We then launched a program and provided beta versions of our machine to top researchers all over the world: Australia, US, Europe, Central America…
In the Photo: Biobot 1 in a lab facility
Q. You cut the price of your product in half for researchers, what is the idea behind this?
It started with the beta version: we thought that we should provide an easily affordable tool to researchers and involve them almost as partners. Therefore, they would help us understand their needs and make our technology progress. We are still thinking how we are going to use this community in the future but it has been extremely valuable.
Q. For what purposes do your customers use the Biobot 1 for now?
A part of the uses of Biobot concerns tumor clinical tests. Researchers build tumors with patient’s living cells to have a personalized approach of the disease rather than tackling cancer generally. We also have a large group of scientists who are interested in more complex structures: the ‘holy grail’ in this field is achieving to build vascular tissues, which involve a very large amount of cells. Simply put, the most groundbreaking outcome would be to print entire organs.
Q. What would you say makes Biobots stand out?
It’s the idea that you can have digital tools to design living systems.

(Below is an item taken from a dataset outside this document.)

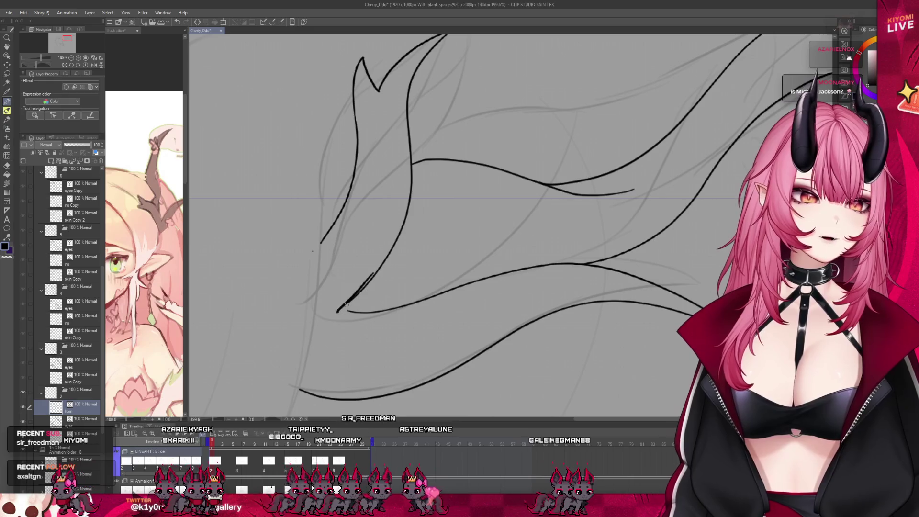
{"action": "key", "text": "ctrl+z"}
{"action": "left_click_drag", "start_coordinate": [374, 272], "coordinate": [349, 303]}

The Biobot enables you to handle the whole process digitally, reducing the risk involved by human manipulation.
In the Photo: Van Gogh’s ear made with Biobot 1 3D printer
Q. You grew up to eight employees in one year, what are the next steps of growth?
Yes, the idea is to double over again by this time next year. We keep hitting all of our sales milestones and it seems that we built a very sticky product, which people have a great need to use. This market is huge, and I must say that being one of the first players in the game is an advantage. But more than that, it helps us learn what the future of biology needs to look like, because we are making something that has never been done before.
Q. Indeed, your technology seems to bring new horizons to biotechnologies. There is much debate about the usage of artificial tissues, cells and appendages. Really simply: how do you feel personally about what you are creating?
What we are creating is a device that enables people to layer stuff on top of each other and gain control digitally over biology. The general consideration of our work is that we would open some kind of ‘Pandora box’ and see what happens. The reality is that the technology is too primitive: nobody has figured out how to print something that could go into a human being and work. The possibilities in terms of disease curing that our product bring are amazing and that’s what motivates us develop it.
In the Photo: A close-up view of the Biogel used in the 3D printing
Q. Are you concerned by the misuse of Biobot technology?
I guess that it’s a problem concerning every new technology. The internet allow us to find the right information that we need, work to find solutions to global issues and even make this interview. Now, it is also used by terrorist groups to organize attacks in all parts of the world. For every tool, there are pros and cons; we build Biobots focusing on the positive outcomes.